Por Lilian Nassi-Calò

oa_piggybankUm recente estudo1 sobre o efeito das taxas de processamento de artigos (article processing charge, APC) na publicação em acesso aberto (AA) comentado neste blog2 avaliou a carga financeira deste investimento por autores da Índia e seu efeito na disseminação dos resultados de pesquisa em publicações de vários países. A pesquisa apontou que, a despeito da disponibilidade de inúmeros periódicos de acesso aberto da Índia e de outros países que não cobram APC, os pesquisadores indianos investiram cerca de US$ 2,4 milhões por ano entre 2010 e 2014 em taxas de publicação de veículos de maior impacto com o objetivo de aumentar a visibilidade e a probabilidade de ter seus trabalhos citados.

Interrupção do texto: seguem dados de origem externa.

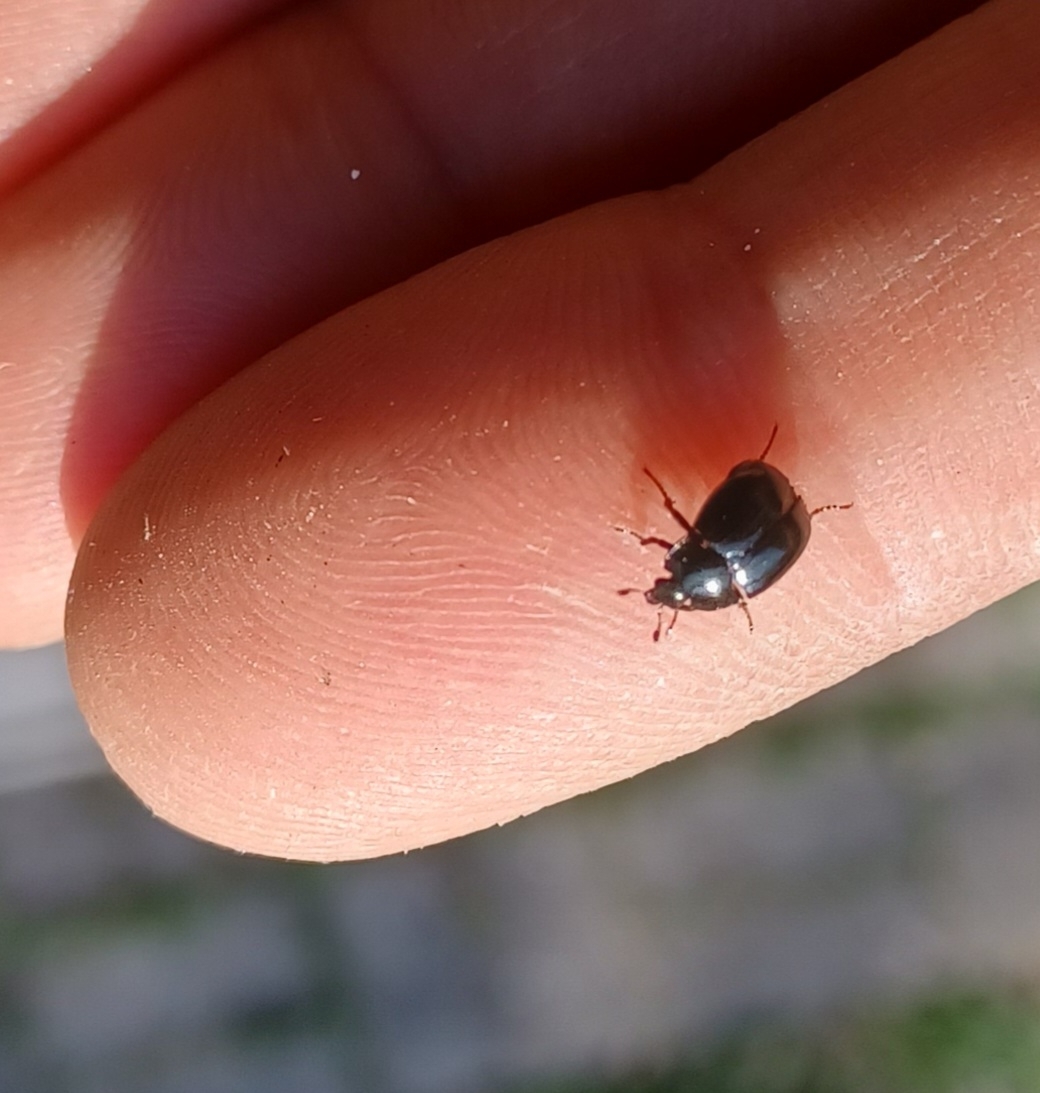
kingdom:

A publicação em acesso aberto financiada por meio de APC é a forma de comunicação em periódicos que mais cresce em todo o mundo. Estima-se que o número de artigos nesta modalidade aumente na razão de 2% ao ano. Entretanto, para muitos pesquisadores, as taxas podem constituir um sério empecilho para a publicação. Muitas agências de fomento em todo o mundo incluem o pagamento das taxas de publicação nos auxílios à pesquisa que concedem; alternativamente, as instituições de pesquisa podem se responsabilizar pelo seu pagamento. Na ausência destas alternativas, as taxas são financiadas pessoalmente pelos autores.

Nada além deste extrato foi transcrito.